Пу и Тля - страница 4
Самая большая проблема в школе у меня образовалась с чистописанием. Был такой отдельный урок, где учили красиво и правильно писать. Сейчас таких тетрадей нет, а тогда первые тетради для письма были в частую косую линейку. Ширина и высота этих отчерченных ромбиков соответствовала ширине и высоте буквенных элементов.
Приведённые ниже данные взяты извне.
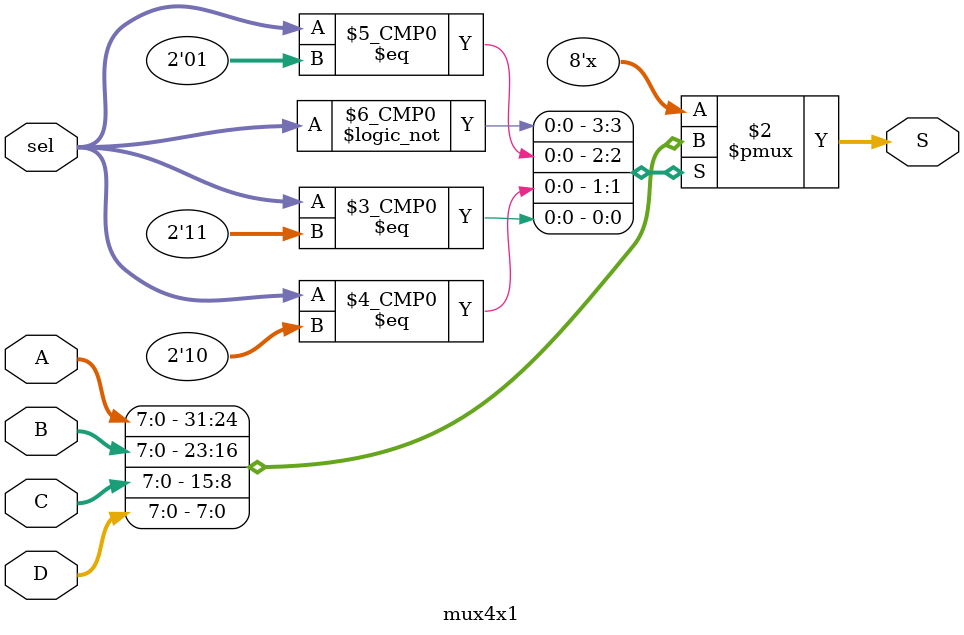
<source format=v>
module mux4x1(
 input[1:0] sel,
 input[7:0] A, 
 input[7:0] B, 
 input[7:0] C, 
 input[7:0] D, 
 output reg[7:0] S
 );

 always @(*) 
  case(sel)
   2'b00 : S <= A ;
   2'b01 : S <= B ;
   2'b10 : S <= C ;
   2'b11 : S <= D ;
   default : S <= A ;
  endcase 

 endmodule

</source>
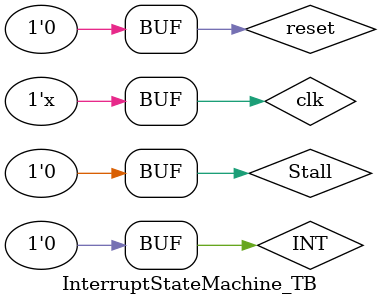
<source format=v>
module InterruptStateMachine_TB(
);
    localparam CLK=5;
    localparam DELAY=2*CLK;
    reg Stall,INT,clk,reset;
    wire INT_OUT;
    InterruptStateMachine INT_Machine (
    .INT_IN(INT),.INT_OUT(INT_OUT),.Stall(Stall),.reset(reset),.clk(clk)
    );
    initial 
    begin
        clk=0;
        reset=1'b1;
        #DELAY;
        reset=1'b0;
        
        Stall=1'b1;
        INT=1'b1;
        #DELAY;

        Stall=1'b1;
        INT=1'b0;
        #DELAY;
        #DELAY;

        Stall=1'b0;
        INT=1'b0;
        #DELAY;

        Stall=1'b1;
        INT=1'b0;
        #DELAY;

        Stall=1'b0;
        INT=1'b0;
        #DELAY;

        Stall=1'b0;
        INT=1'b1;
        #DELAY;

        Stall=1'b0;
        INT=1'b0;
        #DELAY;
    end
    always begin
        #CLK;
        clk=~clk;
    end
endmodule
</source>
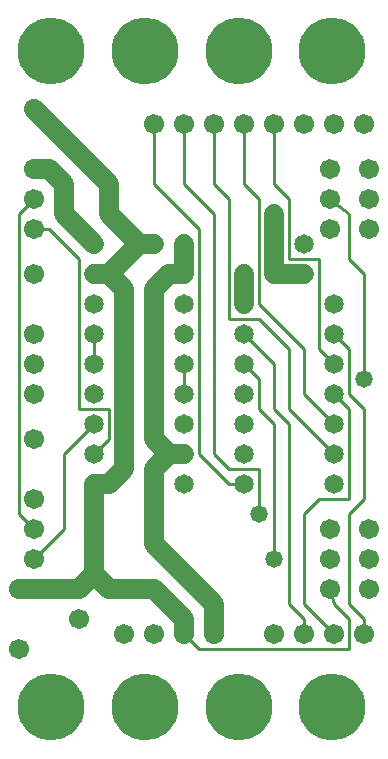
<source format=gtl>
%MOIN*%
%FSLAX25Y25*%
G04 D10 used for Character Trace; *
G04     Circle (OD=.01000) (No hole)*
G04 D11 used for Power Trace; *
G04     Circle (OD=.06500) (No hole)*
G04 D12 used for Signal Trace; *
G04     Circle (OD=.01100) (No hole)*
G04 D13 used for Via; *
G04     Circle (OD=.05800) (Round. Hole ID=.02800)*
G04 D14 used for Component hole; *
G04     Circle (OD=.06500) (Round. Hole ID=.03500)*
G04 D15 used for Component hole; *
G04     Circle (OD=.06700) (Round. Hole ID=.04300)*
G04 D16 used for Component hole; *
G04     Circle (OD=.08100) (Round. Hole ID=.05100)*
G04 D17 used for Component hole; *
G04     Circle (OD=.08900) (Round. Hole ID=.05900)*
G04 D18 used for Component hole; *
G04     Circle (OD=.11300) (Round. Hole ID=.08300)*
G04 D19 used for Component hole; *
G04     Circle (OD=.16000) (Round. Hole ID=.13000)*
G04 D20 used for Component hole; *
G04     Circle (OD=.18300) (Round. Hole ID=.15300)*
G04 D21 used for Component hole; *
G04     Circle (OD=.22291) (Round. Hole ID=.19291)*
%ADD10C,.01000*%
%ADD11C,.06500*%
%ADD12C,.01100*%
%ADD13C,.05800*%
%ADD14C,.06500*%
%ADD15C,.06700*%
%ADD16C,.08100*%
%ADD17C,.08900*%
%ADD18C,.11300*%
%ADD19C,.16000*%
%ADD20C,.18300*%
%ADD21C,.22291*%
%IPPOS*%
%LPD*%
G90*X0Y0D02*D21*X15625Y15625D03*D15*              
X5000Y35000D03*X40000Y40000D03*X25000Y45000D03*   
D21*X46875Y15625D03*D15*X50000Y40000D03*D11*      
X60000Y45000D02*X50000Y55000D01*X60000Y40000D02*  
Y45000D01*D15*Y40000D03*D12*X65000Y35000D01*      
X115000D01*Y45000D01*X110000Y50000D01*            
X108500Y55000D01*D15*D03*D12*X120000Y45000D02*    
X115000Y50000D01*X120000Y40000D02*Y45000D01*D15*  
Y40000D03*X110000D03*D12*X100000Y50000D01*        
Y80000D01*X105000Y85000D01*X115000D01*Y115000D01* 
X110000Y120000D01*D14*D03*D12*X120000Y115000D02*  
X115000Y120000D01*X120000Y85000D02*Y115000D01*    
X115000Y80000D02*X120000Y85000D01*                
X115000Y50000D02*Y80000D01*D15*X121500Y55000D03*  
Y65000D03*X108500D03*D12*X100000Y40000D02*        
Y45000D01*D15*Y40000D03*D12*Y45000D02*            
X95000Y50000D01*Y110000D01*X90000Y115000D01*      
Y130000D01*X80000Y140000D01*D14*D03*D12*          
X95000Y135000D02*X85000Y145000D01*                
X95000Y115000D02*Y135000D01*X110000Y100000D02*    
X95000Y115000D01*D14*X110000Y100000D03*Y110000D03*
D12*X100000Y120000D01*Y135000D01*X85000Y150000D01*
Y185000D01*X80000Y190000D01*Y210000D01*D15*D03*   
X90000D03*D12*Y190000D01*X95000Y185000D01*        
Y165000D01*X105000D01*Y135000D01*                 
X110000Y130000D01*D14*D03*D12*X115000Y120000D02*  
Y135000D01*D13*X120000Y125000D03*D12*Y160000D01*  
X115000Y165000D01*Y180000D01*X108500Y185000D01*   
D15*D03*X121500Y175000D03*Y195000D03*Y185000D03*  
X108500Y195000D03*Y175000D03*D14*                 
X100000Y170000D03*D13*X90000Y180000D03*D11*       
Y160000D01*X100000D01*D14*D03*X110000Y150000D03*  
D12*X75000Y145000D02*X85000D01*X75000D02*         
Y185000D01*X70000Y190000D01*Y210000D01*D15*D03*   
X60000D03*D12*Y190000D01*X70000Y180000D01*        
Y100000D01*X75000Y95000D01*X85000D01*Y80000D01*   
D13*D03*D12*X75000Y90000D02*X80000D01*D14*D03*D12*
X75000D02*X65000Y100000D01*Y175000D01*            
X50000Y190000D01*Y210000D01*D15*D03*D11*          
X35000Y180000D02*Y190000D01*X45000Y170000D02*     
X35000Y180000D01*Y160000D02*X45000Y170000D01*     
X40000Y155000D02*X35000Y160000D01*X40000Y95000D02*
Y155000D01*X35000Y90000D02*X40000Y95000D01*       
X30000Y90000D02*X35000D01*D14*X30000D03*D11*      
Y60000D01*X25000Y55000D01*X5000D01*D15*D03*       
X10000Y65000D03*D12*X20000Y75000D01*Y100000D01*   
X30000Y110000D01*D14*D03*D12*Y100000D02*          
X35000Y105000D01*D14*X30000Y100000D03*D12*        
X35000Y105000D02*Y115000D01*X25000D01*Y165000D01* 
X15000Y175000D01*X10000D01*D15*D03*D12*           
X5000Y80000D02*Y180000D01*X10000Y75000D02*        
X5000Y80000D01*D15*X10000Y75000D03*Y85000D03*D11* 
X35000Y55000D02*X30000Y60000D01*X35000Y55000D02*  
X50000D01*X70000Y50000D02*X50000Y70000D01*        
X70000Y40000D02*Y50000D01*D15*Y40000D03*X90000D03*
D13*Y65000D03*D12*Y110000D01*X85000Y115000D01*    
Y125000D01*X80000Y130000D01*D14*D03*Y120000D03*   
X60000Y150000D03*Y110000D03*Y140000D03*           
X80000Y150000D03*D11*Y160000D01*D14*D03*          
X60000Y170000D03*D11*Y160000D01*D14*D03*D11*      
X55000D01*X50000Y155000D01*Y105000D01*            
X55000Y100000D01*X50000Y95000D01*Y70000D01*D14*   
X60000Y90000D03*X80000Y100000D03*X60000D03*D11*   
X55000D01*D14*X60000Y120000D03*D12*Y130000D01*D14*
D03*X80000Y110000D03*X30000Y160000D03*D11*        
X35000D01*X45000Y170000D02*X50000D01*D14*D03*     
X30000Y150000D03*Y170000D03*D11*X20000Y180000D01* 
Y190000D01*X15000Y195000D01*X10000D01*D15*D03*    
Y185000D03*D12*X5000Y180000D01*D15*               
X10000Y160000D03*D11*X35000Y190000D02*            
X10000Y215000D01*D15*D03*D21*X15625Y234375D03*    
X46875D03*X78125D03*D15*X10000Y140000D03*D14*     
X30000D03*D12*Y130000D01*D14*D03*Y120000D03*D15*  
X10000Y130000D03*Y120000D03*Y105000D03*           
X110000Y210000D03*X100000D03*X108500Y75000D03*D14*
X110000Y90000D03*Y140000D03*D12*X115000Y135000D01*
D15*X121500Y75000D03*X120000Y210000D03*D21*       
X109375Y234375D03*X78125Y15625D03*X109375D03*M02* 

</source>
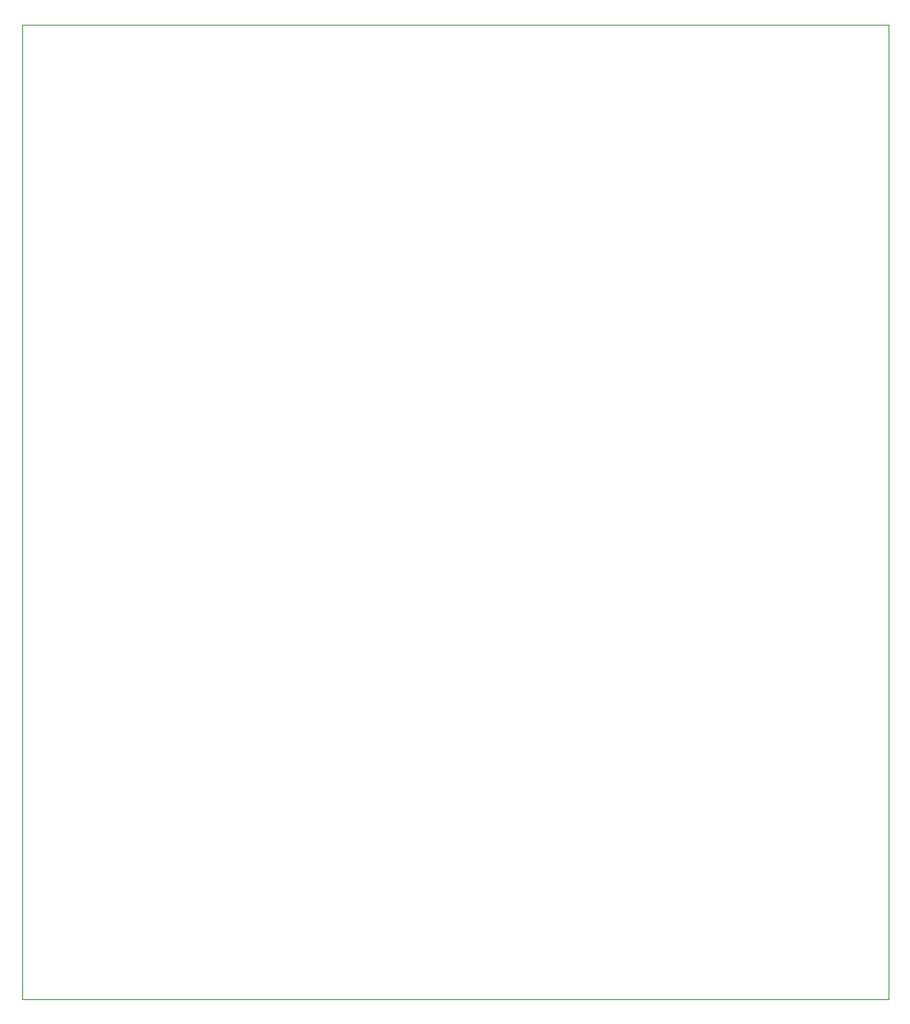
<source format=gm1>
G04 #@! TF.GenerationSoftware,KiCad,Pcbnew,(5.1.10-1-10_14)*
G04 #@! TF.CreationDate,2022-01-28T00:17:02+09:00*
G04 #@! TF.ProjectId,TireWarmer power board,54697265-5761-4726-9d65-7220706f7765,2.0*
G04 #@! TF.SameCoordinates,Original*
G04 #@! TF.FileFunction,Profile,NP*
%FSLAX46Y46*%
G04 Gerber Fmt 4.6, Leading zero omitted, Abs format (unit mm)*
G04 Created by KiCad (PCBNEW (5.1.10-1-10_14)) date 2022-01-28 00:17:02*
%MOMM*%
%LPD*%
G01*
G04 APERTURE LIST*
G04 #@! TA.AperFunction,Profile*
%ADD10C,0.050000*%
G04 #@! TD*
G04 APERTURE END LIST*
D10*
X50800000Y-163500000D02*
X139800000Y-163500000D01*
X139800000Y-63500000D02*
X139800000Y-163500000D01*
X50800000Y-63500000D02*
X139800000Y-63500000D01*
X50800000Y-63500000D02*
X50800000Y-163500000D01*
M02*

</source>
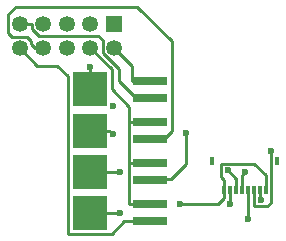
<source format=gbl>
G04*
G04 #@! TF.GenerationSoftware,Altium Limited,Altium Designer,19.1.8 (144)*
G04*
G04 Layer_Physical_Order=3*
G04 Layer_Color=16711680*
%FSLAX43Y43*%
%MOMM*%
G71*
G01*
G75*
%ADD11R,3.000X3.000*%
%ADD18C,0.254*%
%ADD19R,1.350X1.350*%
%ADD20C,1.350*%
%ADD21C,0.600*%
%ADD27R,3.000X0.700*%
%ADD28R,0.300X0.800*%
%ADD29R,0.400X0.800*%
D11*
X8428Y9452D02*
D03*
X8428Y12928D02*
D03*
Y2500D02*
D03*
Y5976D02*
D03*
D18*
X15240Y5350D02*
X16525Y6635D01*
Y9275D01*
X13582Y5350D02*
X15240D01*
X13508Y5276D02*
X13582Y5350D01*
X20037Y6071D02*
X20750Y5357D01*
X11725Y10150D02*
X11727Y10152D01*
X13508D01*
X11725Y10150D02*
Y11425D01*
Y6666D02*
Y10150D01*
X10211Y12939D02*
X11725Y11425D01*
X10211Y12939D02*
Y14656D01*
X10946Y5976D02*
X10956D01*
X8428D02*
X10956D01*
X11300Y1800D02*
X13508D01*
X10211Y711D02*
X11300Y1800D01*
X6515Y711D02*
X10211D01*
X6490Y14033D02*
X6515Y711D01*
X5588Y14935D02*
X6490Y14033D01*
X3931Y14935D02*
X5588D01*
X2426Y16440D02*
X3931Y14935D01*
X8426Y16440D02*
X10211Y14656D01*
X22750Y3691D02*
Y4400D01*
Y3691D02*
X22835Y3607D01*
X21250Y4400D02*
Y5699D01*
X21529Y5979D01*
X20250Y3200D02*
Y4400D01*
X10426Y16440D02*
X11963Y14903D01*
Y13653D02*
Y14903D01*
Y13653D02*
X13508Y13628D01*
X23698Y3316D02*
Y7696D01*
X23412Y3030D02*
X23698Y3316D01*
X22267Y3030D02*
X23412D01*
X22250Y3047D02*
X22267Y3030D01*
X22250Y3047D02*
Y4400D01*
X19750Y3747D02*
Y4400D01*
X19255Y3251D02*
X19750Y3747D01*
X15977Y3251D02*
X19255D01*
X21750Y1948D02*
X21768Y1930D01*
X21750Y1948D02*
Y4400D01*
X11735Y6676D02*
X13508D01*
X11709Y6651D02*
X11735Y6676D01*
X11709Y3225D02*
Y6651D01*
Y3225D02*
X11735Y3200D01*
X13508D01*
X12258Y12228D02*
X13508D01*
X10820Y13665D02*
X12258Y12228D01*
X10820Y13665D02*
Y14618D01*
X9449Y15989D02*
X10820Y14618D01*
X9449Y15989D02*
Y17081D01*
X9080Y17450D02*
X9449Y17081D01*
X4070Y17450D02*
X9080D01*
X3474Y18046D02*
X4070Y17450D01*
X3474Y18046D02*
Y18415D01*
X3449Y18440D02*
X3474Y18415D01*
X2426Y18440D02*
X3449D01*
X20750Y4400D02*
Y5357D01*
X3727Y16440D02*
X4426D01*
X3404Y16764D02*
X3727Y16440D01*
X3404Y16764D02*
Y17037D01*
X3048Y17392D02*
X3404Y17037D01*
X1797Y17392D02*
X3048D01*
X1473Y17716D02*
X1797Y17392D01*
X1473Y17716D02*
Y19304D01*
X2083Y19914D01*
X12370D01*
X15291Y16993D01*
Y9387D02*
Y16993D01*
X14656Y8752D02*
X15291Y9387D01*
X13508Y8752D02*
X14656D01*
X10038Y9452D02*
X10355Y9134D01*
X8428Y9452D02*
X10038D01*
X19750Y4400D02*
Y5244D01*
X19456Y5537D02*
X19750Y5244D01*
X19456Y5537D02*
Y6629D01*
X19482Y6655D01*
X22259D01*
X23250Y5664D01*
Y4400D02*
Y5664D01*
X8428Y2500D02*
X10956D01*
X8428Y12928D02*
Y14855D01*
D19*
X10426Y18440D02*
D03*
D20*
Y16440D02*
D03*
X8426Y18440D02*
D03*
Y16440D02*
D03*
X6426Y18440D02*
D03*
Y16440D02*
D03*
X4426Y18440D02*
D03*
Y16440D02*
D03*
X2426Y18440D02*
D03*
Y16440D02*
D03*
D21*
X16525Y9275D02*
D03*
X20037Y6071D02*
D03*
X10956Y2500D02*
D03*
Y5976D02*
D03*
X10355Y9134D02*
D03*
Y11500D02*
D03*
X22835Y3607D02*
D03*
X21529Y5979D02*
D03*
X20250Y3200D02*
D03*
X23698Y7696D02*
D03*
X15977Y3251D02*
D03*
X21768Y1930D02*
D03*
X8428Y14855D02*
D03*
D27*
X13508Y8752D02*
D03*
Y10152D02*
D03*
X13508Y13628D02*
D03*
Y12228D02*
D03*
Y1800D02*
D03*
Y3200D02*
D03*
Y5276D02*
D03*
Y6676D02*
D03*
D28*
X19750Y4400D02*
D03*
X20250D02*
D03*
X20750D02*
D03*
X21250D02*
D03*
X21750D02*
D03*
X22250D02*
D03*
X22750D02*
D03*
X23250D02*
D03*
D29*
X24250Y6900D02*
D03*
X18750D02*
D03*
M02*

</source>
Какое же это было мучение написать ряд одинаковых элементов с определенным нажимом в прямых линиях с постепенным утончением загнутого хвостика! Железное перышко противно скрипело, чернила на нем заканчивались в самый неподходящий момент. И тогда после очередного погружения ручки в чернильницу где-нибудь на середине строчки появлялись неизбежные кляксы. Если же вдруг перышко захватывало бумажную ворсинку, и ты не успевал это заметить, то следующая буква получалась размазанной. Поэтому промокашка была просто необходима, чтобы вовремя очищать перо. А еще нужно было обязательно промокнуть страницу перед ее переворачиванием, иначе непросохшая работа отпечатывалась на противоположном листе.
Перья были разные, но самыми лучшими у нас считались золотистые перья со звездочкой. Они не всегда были в продаже; и тогда приходилось довольствоваться грубыми перышками из белого металла, которые быстро ломались.
Отдельная тема ‒ чернильница! Тогда во Льгове перед уроками учительница разливала чернила в прозрачные чернильницы, которые стояли на каждой парте. Один стеклянный стаканчик на двоих с отверстием в форме воронки стоял на самой высокой горизонтальной части парты в специально-вырезанном круглом отверстии.
Позже, уже в целинной школе, керамические белые чернильницы-непроливайки, в сшитых мамами чехольчиках, мы носили из дома по очереди с соседом по парте.
Помню, что я влюбилась в свою первую учительницу с первого взгляда. Она казалась мне очень красивой с ее пышными волосами, уложенными в высокую аккуратную прическу. Но особенно мне нравилась ее бордовая юбка в складку. На перемене девочки окружали учительницу, пытались обнять. Я же стояла в сторонке; мне тоже хотелось оказаться в этой толпе, но я стеснялась. Однажды я все-таки улучила момент и, когда учительница одна проходила мимо, робко дотронулась до ее юбки. Учительница остановилась, оглянулась и погладила меня по голове.
Я успела поучаствовать в ноябрьской демонстрации. Мама накрутила несколько ярких цветов из гофрированной бумаги; и с этим букетом отправила меня в школу. Возле школы собралось много нарядных учеников с флагами, цветами и плакатами. Было так много красного цвета! Нам ‒ первоклашкам ‒ тоже раздали транспаранты: легкие проволочные ободки на длинных палочках, обтянутые голубой марлей. Внутри каждого круга был приклеен белоснежный бумажный голубь. Мы шли по улице и кричали: «Миру-мир!»
А после Нового года я уже училась в целинной школе в Казахстане.
Вообще наши семейные странствования начались с Урала. Это название региона часто мелькало во взрослых разговорах ‒ так и засело в закоулках памяти. Помню, как после очередного возвращения с Урала мама долго искала работу. С маленькими детьми найти хоть какой-то подработок было очень сложно. Наконец ее приняли временно на должность воспитателя в школу для глухонемых детей. Миша ходил в детский сад, Федю отдали в ясли, а я после школы бежала к маме на работу и там, притулившись где-нибудь в уголке, делала уроки.
В маминой группе были дети примерно моего возраста. Они ничем не отличались от обычных детей, только были какие-то тихие, не разговаривали друг с другом и странно размахивали руками. Матушка очень быстро изучила язык глухонемых. Многие интернатовцы были из окрестных поселков. Они учились по необычным книжкам с изображениями кистей рук. У каждой буквы была своя композиция, сложенная из пальцев. Я подружилась с одной девочкой моего возраста. Ниночка казалась мне очень хорошенькой. А ее пальто с пелеринкой, красная фетровая шапочка и кожаные ботиночки были просто восхитительными. Мы часто гуляли во дворе, и каким-то образом даже умудрялись понимать друг друга. Хотя Нина не просто плохо слышала: она была глухонемой.